It started out innocently enough. I began to think casually at cocktail parties.
Now and then--just to loosen up. Inevitably, though, one thought led to another, and soon I was more than just a social thinker. I began to think alone--"to relax," I told myself - but I knew it wasn't true.
Thinking became more and more important to me, and finally I was thinking all the time.
That was when things began to sour at home. One evening I had turned off the TV and asked my wife about the meaning of life. She stormed out and spent that night at her mother's.
I began to think on the job. I knew that thinking and employment don't mix, but I couldn't stop myself. I began to avoid friends at lunchtime so I could read Thoreau, Diderot and Kafka. I would return to the office dizzied and confused, asking, "What is it exactly we are doing here?"
One day the boss called me in. He said, "Listen, I like you, and it hurts me to say this, but...your thinking has become a real problem. If you don't stop thinking on the job, you'll have to find another job."
This gave me a lot to think about.
I came home early after my conversation with the boss. "Honey," I confessed, "I've been thinking ." "I know you've been thinking," she said, "and I want a divorce!" "But honey, surely it's not that serious."
"It is serious," she said, lower lip aquiver. "You think as much as college professors, and college professors don't make any money, so if you keep on thinking, we won't have any money!" "That's a faulty syllogism," I said impatiently She exploded in tears of rage and frustration, but I was in no mood to deal with the emotional drama.
"I'm going to the library," I snarled as I stomped out the door I headed for the library, in the mood for some Nietzsche.

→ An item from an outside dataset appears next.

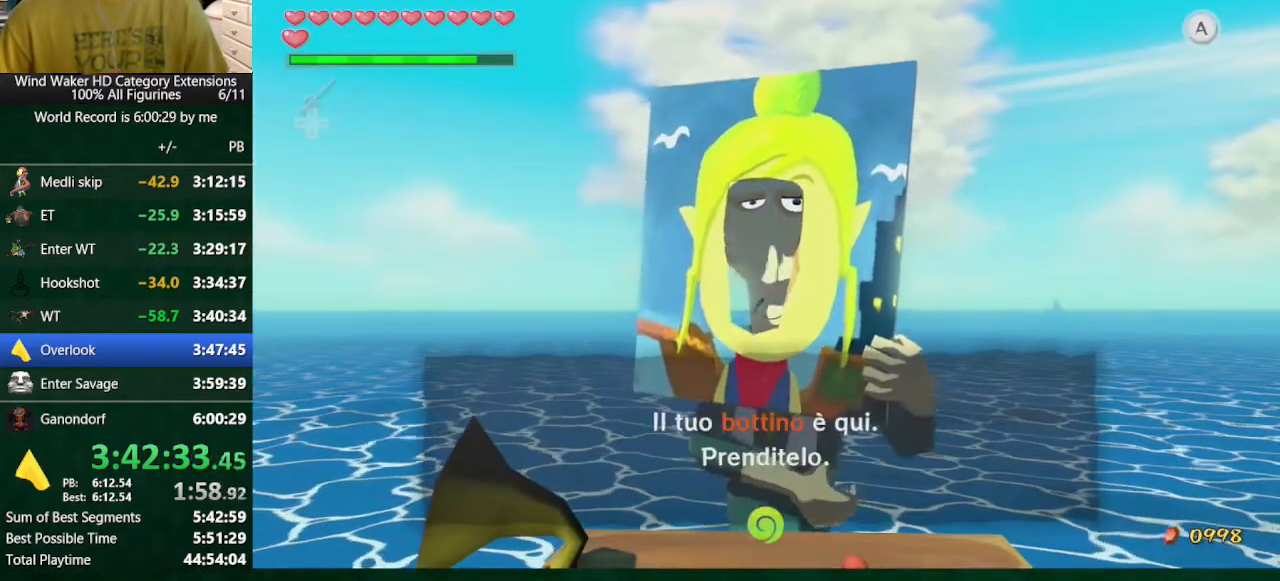
{"buttons": ["B"], "left_stick": "center", "right_stick": "center", "button_events": []}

I roared into the parking lot with NPR on the radio and ran up to the big glass doors...
They didn't open. The library was closed. To this day, I believe that a Higher Power was looking out for me that night.

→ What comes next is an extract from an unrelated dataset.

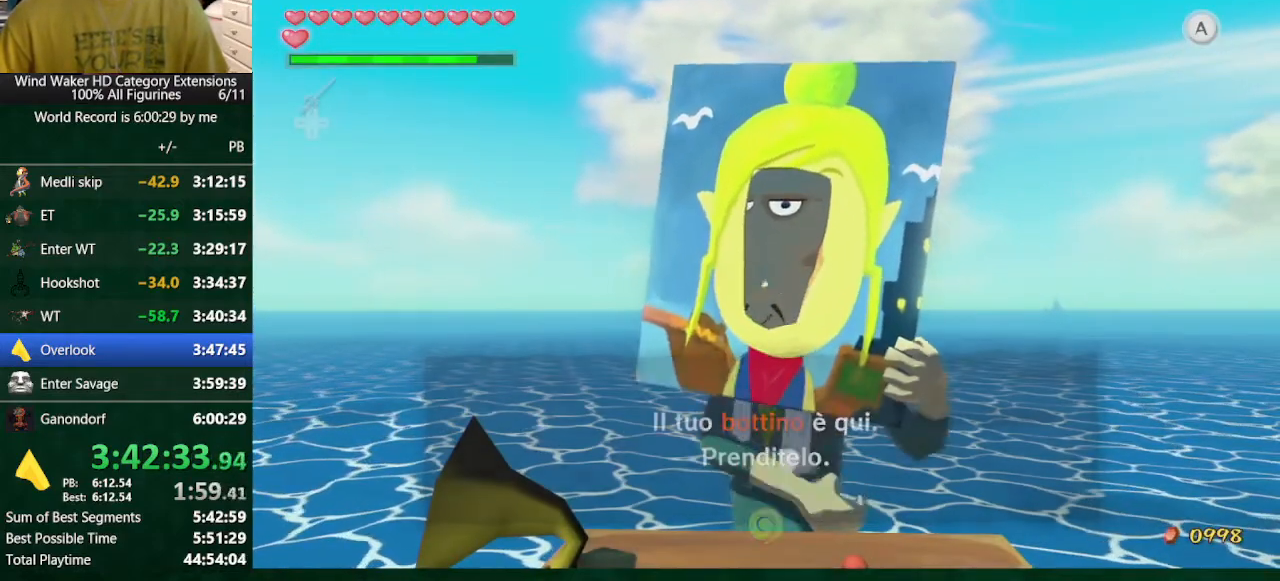
{"buttons": ["B"], "left_stick": "center", "right_stick": "center", "button_events": []}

As I sank to the ground, clawing at the unfeeling glass, whimpering for Zarathustra, a poster caught my eye. "Friend, is heavy thinking ruining your life?" it asked. You probably recognize that line. It comes from the standard Thinker's Anonymous poster Which is why I am what I am today: a recovering thinker. I never miss a TA meeting.
At each meeting we watch a non-educational video; last week it was "Porky's." Then we share experiences about how we avoided thinking since the last meeting, watching re-runs of Survivor and Big Brother and I'm thinking of buying a big RV.
I still have my job, and things are a lot better at home. Life just seemed... easier, somehow, as soon as I stopped thinking. I think the road to recovery is nearly complete for me.
Today, I even registered to vote as a Republican.